Homework Help: Integration by partial fractions.

1. May 26, 2010

Econometricia

1.$$\int$$2x^2+x+9/(9x+1)(x^2+9) dx

2. (A/9x+1) + [(Bx + C ) / (x^2 + 9)]

I get the worst numbers when I solve the system. The question is from an old exam and calculators are not allowed. Am I doing something wrong or is there another way to integrate this?

2. May 26, 2010

Staff: Mentor

Are you sure of the numbers you are getting? IOW, did you check to make sure that your two separate fractions add up to the larger one?

3. May 26, 2010

Econometricia

Yes, I used a solver to check my work because it did not seem right. I am fairly sure the fractions are broken up properly as well. =(

4. May 26, 2010

Staff: Mentor

Yes, your decomposition is fine. Out of curiosity, what did you get for A, B, and C?

5. May 26, 2010

Econometricia

a=37/41 b=5/41 c = 7/41 I mean its not that outrageous I guess. I guess I just assume I do things wrong lol.

6. May 26, 2010

vela

Staff Emeritus
Just to make sure, the integrand is

$$\frac{2x^2+x+9}{(9x+1)(x^2+9)}$$

and not

$$2x^2+x+\frac{9}{(9x+1)(x^2+9)}$$

right? In either case, your values for A, B, and C aren't correct.
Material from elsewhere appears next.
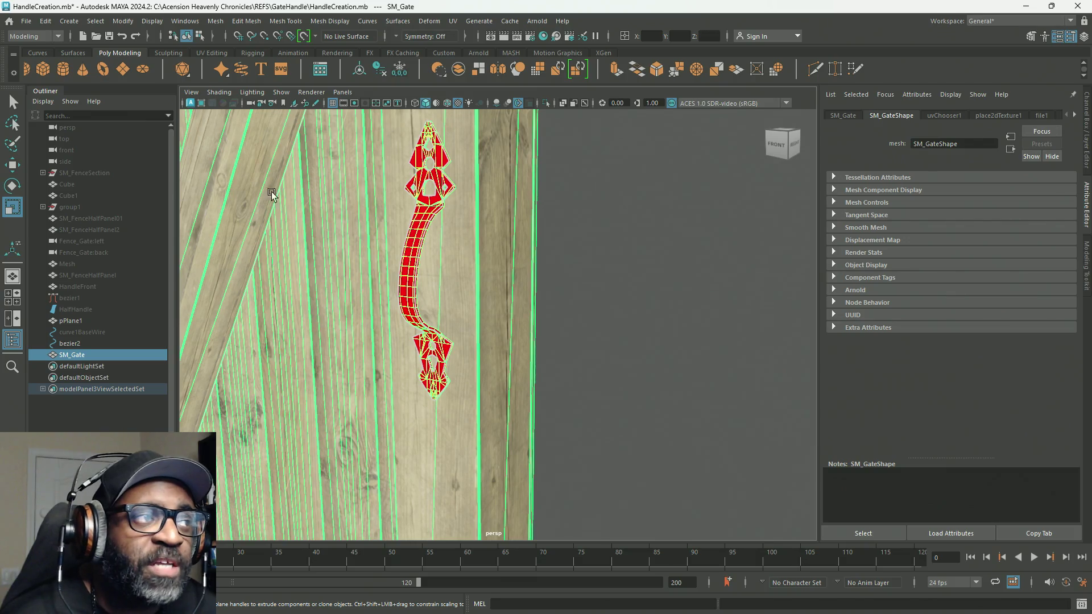
# Step: Export the gate from Maya, then reimport SM_Gate in Unreal's mesh editor and save it
pyautogui.click(33, 21)
pyautogui.click(60, 172)
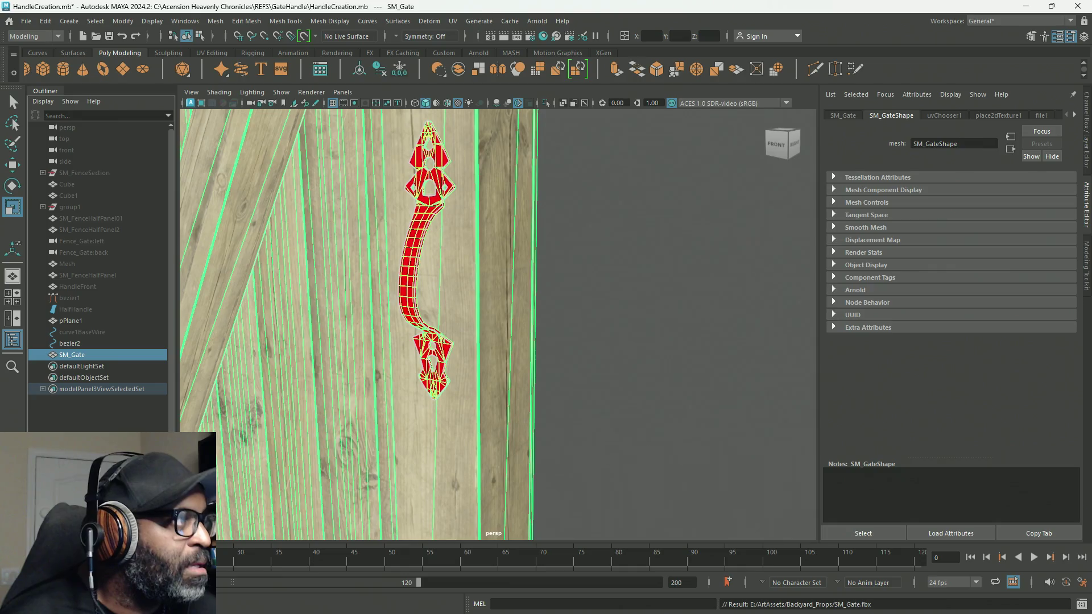
pyautogui.press('alt+Tab')
pyautogui.moveTo(496, 288); pyautogui.dragTo(668, 292)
If the first version of the integrand is the right one, the coefficients come out even less pretty.

7. May 26, 2010

Econometricia

Yes the first version is correct. -.- Do you have any suggestions?

8. May 26, 2010

Dickfore

$$\frac{A}{9 x + 1} + \frac{B \, x + C}{x^{2} + 9}$$

Multiplying both sides by $(9 x + 1)(x^{2} + 9)$ and comparing similar terms, you will get 3 equations for 3 unknowns.

9. May 26, 2010

Dickfore

I get the following system:

$$\left\{ \begin{array}{rcl} 9 A + C & = & 9 \\ B + 9 C & = & 1 \\ A + 9 B & = & 2 \end{array} \right.$$

10. May 26, 2010

vela

Staff Emeritus
After you multiply by the denominator, I'd set x=-1/9, which allows you to solve for A, then use the equations Dickfore got to solve for B and C.

11. May 26, 2010

Econometricia

Yeah.... It must be some type of cruel joke.

12. May 26, 2010

Dickfore

The denominators for the solutions are equal to the number of days in a year.

13. May 26, 2010

Econometricia

361/365 41/365 36/365
It was on an old exam lol. I hope there's nothing like that on our exam =O.